▸ GOAL OF THE EXERCISE:
State the number of lines in the material below that hold "Region", and add nothing to it.

· · ·

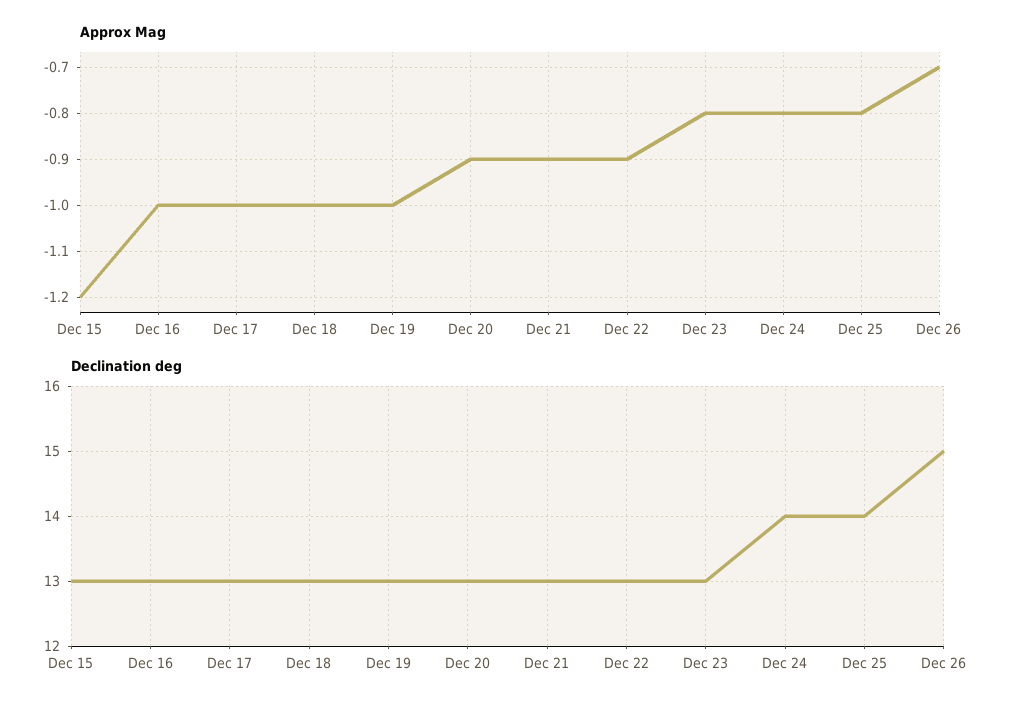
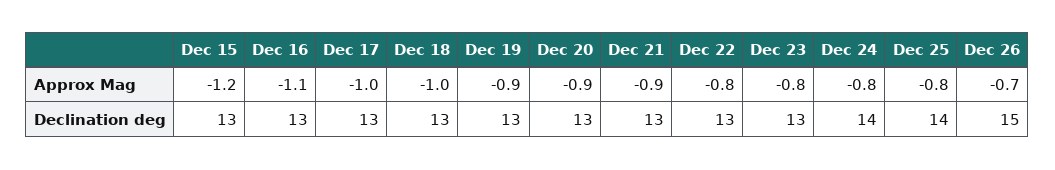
  {
    "Approx Mag": {
      "Dec 15": -1.2,
-     "Dec 16": -1,
+     "Dec 16": -1.1,
      "Dec 17": -1,
      "Dec 18": -1,
-     "Dec 19": -1,
+     "Dec 19": -0.9,
      "Dec 20": -0.9,
      "Dec 21": -0.9,
-     "Dec 22": -0.9,
+     "Dec 22": -0.8,
      "Dec 23": -0.8,
      "Dec 24": -0.8,
      "Dec 25": -0.8,
      "Dec 26": -0.7
    },
    "Declination deg": {
      "Dec 15": 13,
      "Dec 16": 13,
      "Dec 17": 13,
      "Dec 18": 13,
      "Dec 19": 13,
      "Dec 20": 13,
      "Dec 21": 13,
      "Dec 22": 13,
      "Dec 23": 13,
      "Dec 24": 14,
      "Dec 25": 14,
      "Dec 26": 15
    }
  }

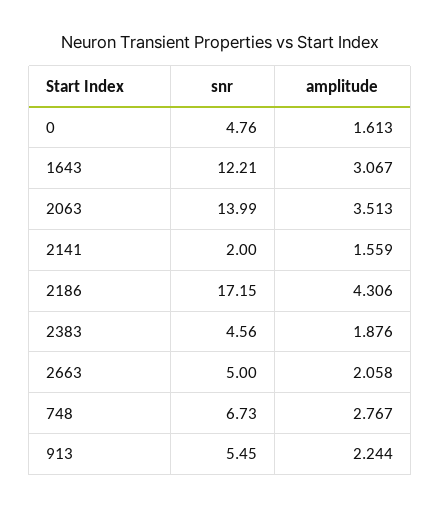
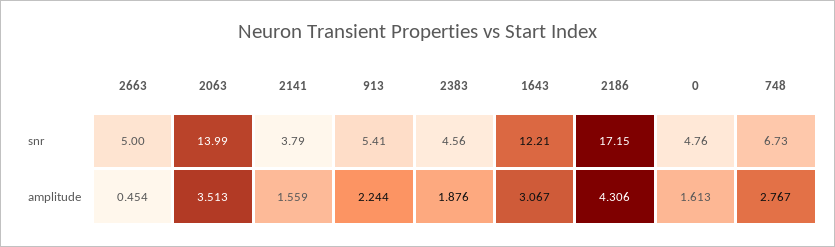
  {
    "snr": {
      "0": 4.76,
      "1643": 12.21,
      "2063": 13.99,
-     "2141": 2,
+     "2141": 3.79,
      "2186": 17.15,
      "2383": 4.56,
      "2663": 5,
      "748": 6.73,
-     "913": 5.45
+     "913": 5.41
    },
    "amplitude": {
      "0": 1.613,
      "1643": 3.067,
      "2063": 3.513,
      "2141": 1.559,
      "2186": 4.306,
      "2383": 1.876,
-     "2663": 2.058,
+     "2663": 0.454,
      "748": 2.767,
      "913": 2.244
    }
  }

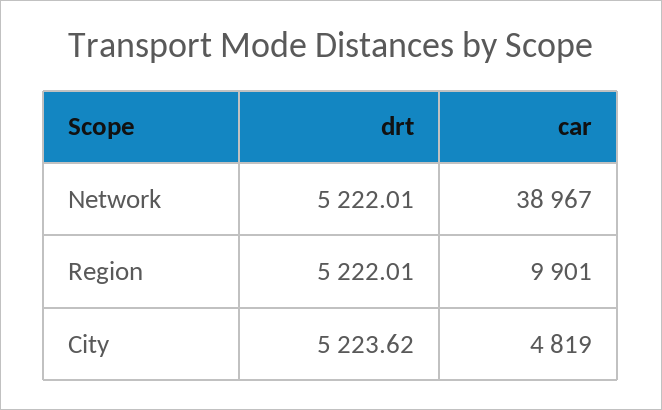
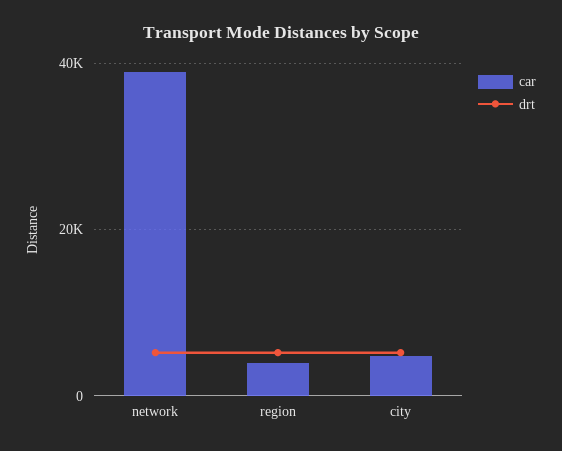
  {
    "drt": {
      "Network": 5222.01,
      "Region": 5222.01,
      "City": 5223.62
    },
    "car": {
      "Network": 38967,
-     "Region": 9901,
+     "Region": 4000,
      "City": 4819
    }
  }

· · ·

▸ RESPONSE AREA:
3